**Passage provided:**
-------------------------

In the midst of the 1930s, something magical happened: the Chocolate Chip Cookie was born. Ruth Wakefield, owner of the Toll House Inn at the time, is credited for accidentally creating the clever cookie concoction. Apparently, “Wakefield is said to have been making chocolate cookies and on running out of regular baker’s chocolate, substituted broken pieces of semi-sweet chocolate from Nestlé thinking that it would melt and mix into the batter. It clearly did not and the chocolate chip cookie was born” (Jones, Charlotte Foltz (1991). Mistakes That Worked. Doubleday). Subsequently, She published a cookbook, Toll House Tried and True Recipes in 1936 containing the recipe. And, apparently, during WWII, Soldiers from the Massachusetts area were often sent care packages containing these delicious treats. They shared them with their friends, who, in turn, sent home requests all across the nation for more of the same. And, thus, the Chocolate Chip Cookie craze was born. It was during this time that Ruth sold her recipe to Nestle in exchange for a lifetime supply of chocolate. And, now, we each get the original recipe printed on the back of any bag of Nestlé chocolate chips we buy. Interestingly though, like many tales of origin, another side of the story popped up. George Boucher, one time head chef at the Toll House Inn, claimed that
the vibrations from a large Hobart electric mixer dislodged bars of Nestlé’s chocolate stored on the shelf above the mixer so they fell into the sugar cookie dough it was mixing, then broke them up and mixed the pieces into it. He [also] claimed to have overcome Wakefield’s impulse to discard the dough as too badly ruined to waste effort baking them, leading to the discovery of the popular combination (Wikipedia).
Whichever story is true, whether accident or not, I think we can all agree on one thing: Chocolate Chip Cookies are certainly a blessing given to mankind!
I’ve been experimenting lately with varying recipes for the perfect “CCC”, and I think I’ve FINALLY stumbled onto a close to perfect one. I started by simply copying a few standard recipes I found online. I would try one only to be a little dissatisfied. I would, then, alter the recipe slightly and try again; each time coming closer to my goal: a cookie that’s slightly crunchy on the outside, yet still sort of soft and chewy on the inside with PLENTY of chocolate chips in each bite.
I was in the midst of my cookie conundrum a week or so ago when I received a call from my mother. To be brief, she was excited to inform me that she had just won $1,000! “That’s awesome!” I congratulated, “How’d you do it?” Her reply was somewhat startling. “I entered a cookie recipe contest!” She explained. I was speechless. My mother, the one who I can barely remember cooking, the one who almost burned down the house once while boiling a pot of water…(long story), WON a cookie contest?! And, here I am, “Mr. Dinner Dash” still fumbling around with chocolate chip cookies?! Oh, the irony! The silver lining, of course, is not to be lost. My mother is increasingly more interested in cooking as I am increasingly interested. We’re now frequently discussing various ingredients and recipes, and even sharing some time in the kitchen. This all makes me think back to the very first post here on the “Dash”, (which you can jump back to here if you’d like), And, considering how I remember growing up, I hope she wins a $100,000 next time! Although, we both laugh and know that winning some contest has nothing to do with it. The best part about it is the time spent together around something so central as food.

-------------------------

**Required action:**
Answer these from the chocolate chip cookie text:
1. In what year was Toll House Tried and True Recipes published?
2. What did Ruth Wakefield get from Nestlé in exchange for her recipe?
3. How much money did the writer's mother win in the cookie recipe contest?
The lines that follow aren't needed for anything here.

**Records provided:**
-------------------------

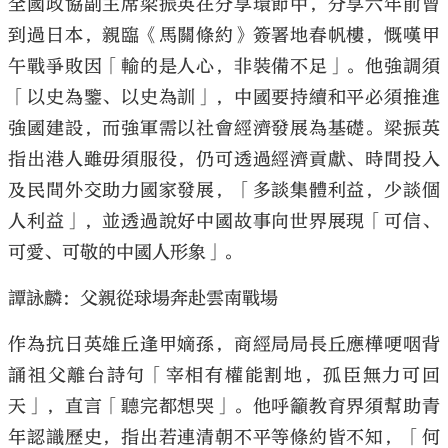
全國政協副主席梁振英在分享環節中，分享六年前曾
到過日本，親臨《馬關條約》簽署地春帆樓，慨嘆甲
午戰爭敗因「輸的是人心，非裝備不足」。他強調須
「以史為鑒、以史為訓」，中國要持續和平必須推進
強國建設，而強軍需以社會經濟發展為基礎。梁振英
指出港人雖毋須服役，仍可透過經濟貢獻、時間投入
及民間外交助力國家發展，「多談集體利益，少談個
人利益」，並透過說好中國故事向世界展現「可信、
可愛、可敬的中國人形象」。
譚詠麟：父親從球場奔赴雲南戰場
作為抗日英雄丘逢甲嫡孫，商經局局長丘應樺哽咽背
誦祖父離台詩句「宰相有權能割地，孤臣無力可回
天」，直言「聽完都想哭」。他呼籲教育界須幫助青
年認識歷史，指出若連清朝不平等條約皆不知，「何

-------------------------

**Task solution:**
1. 1936
2. A lifetime supply of chocolate
3. $1,000